Stefano Vassanelli, Professor of Neurophysiology, University of Padova, Dept. of Biomedical Sciences and Padua Neuroscience Center

S. Vassanelli is professor of Neurophysiology at the University of Padova, Dept. of Biomedical Sciences and Padua Neuroscience Center, and leader of the NeuroChip laboratory. His main research focus is the development of novel nanotechnologies for brain-computer interfacing and for the investigation of information processing in brain circuits. He is coordinator of the SYNCH project founded by the European Commission under H2020 with the objective of creating a hybrid biological-artificial neural architecture with memristive plasticity in vivo.

Abstract – Connecting silicon and brain neurons with memristive synapses

Developments of neural interfaces are boosting for large-scale and high-density implementations that represent an ideal gateway to micro- and nanoelectronic devices emulating fundamental properties of neurons, such as action potential firing and synaptic plasticity. A new concept of brain-machine interfacing emerges where brain and silicon neurons are physically connected for seamless spike-based computation, differently from signal processing approaches based on Von Neumann machines. As a first step in this direction, we show how thin film nanoscale electrodes and memristors can be used as synaptic-like connections between biological and very-large integration spiking neurons. We show that memristors can mimic synapses in compressing information on spikes occurrence and emulate plasticity across an elementary biohybrid network.
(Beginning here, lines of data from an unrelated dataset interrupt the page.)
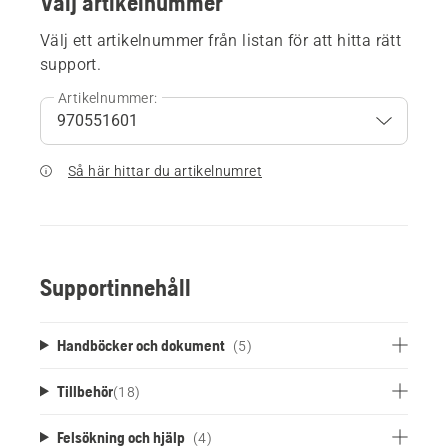
Välj artikelnummer
Välj ett artikelnummer från listan för att hitta rätt
support.
Artikelnummer:
Så här hittar du artikelnumret
Supportinnehåll
Handböcker och dokument
(5)
Tillbehör
(
18
)
Felsökning och hjälp
(4)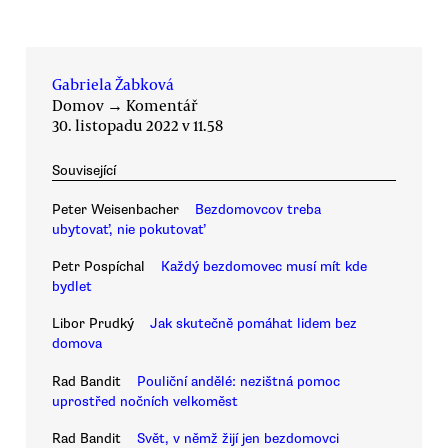
Gabriela Žabková
Domov
→
Komentář
30. listopadu 2022 v 11.58
Související
Peter Weisenbacher
Bezdomovcov treba
ubytovať, nie pokutovať
Petr Pospíchal
Každý bezdomovec musí mít kde
bydlet
Libor Prudký
Jak skutečně pomáhat lidem bez
domova
Rad Bandit
Pouliční andělé: nezištná pomoc
uprostřed nočních velkoměst
Rad Bandit
Svět, v němž žijí jen bezdomovci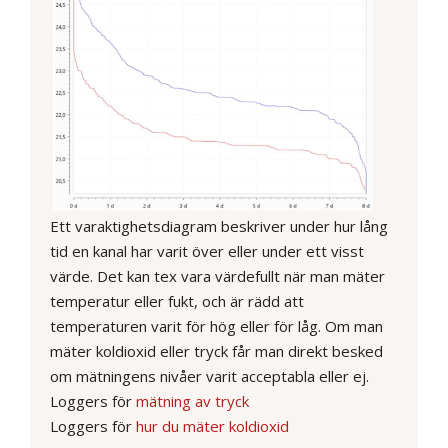
Ett varaktighetsdiagram beskriver under hur lång
tid en kanal har varit över eller under ett visst
värde. Det kan tex vara värdefullt när man mäter
temperatur eller fukt, och är rädd att
temperaturen varit för hög eller för låg. Om man
mäter koldioxid eller tryck får man direkt besked
om mätningens nivåer varit acceptabla eller ej.
Loggers för
mätning av tryck
Loggers för
hur du mäter koldioxid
J. Joshua Yang, Professor, Department of Electrical and Computer Engineering, University of Massachusetts, Amherst

J. Joshua YangDr. J. Joshua Yang is a professor of the Department of Electrical and Computer Engineering at the University of Massachusetts, Amherst. Before joining UMass in 2015, he spent eight years at HP Labs and led the Memristive Materials and Devices team since 2012. His current research interests are Nanoelectronics and Nanoionics for computing and artificial intelligent systems, where he authored and co-authored over 140 technical papers and holds 110 granted and 55 pending US Patents. He was named as a Spotlight Scholar of UMass Amherst in 2017. He obtained his PhD from the University of Wisconsin – Madison in the Material Science Program in 2007.

Abstract – In Situ Learning With Memristive Neural Networks: Supervised, Unsupervised, Reinforcement

Memristive devices have become a promising candidate for energy-efficient and high-throughput bio-inspired computing, which is a key enabler for artificial intelligent systems in the big data and IoT era. In-situ learning is a critical and challenging step for such computing with memristive neural networks. There are three major machine learning paradigms, namely, supervised, reinforcement and unsupervised learning approaches, with different levels of bio-inspiration. I will present our recent experimental demonstrations of these learning paradigms using memristive neural networks: first, deep learning accelerators with supervised online learning; second, reinforcement learning for game play and decision making; third, neuromorphic computing for pattern classification with unsupervised learning.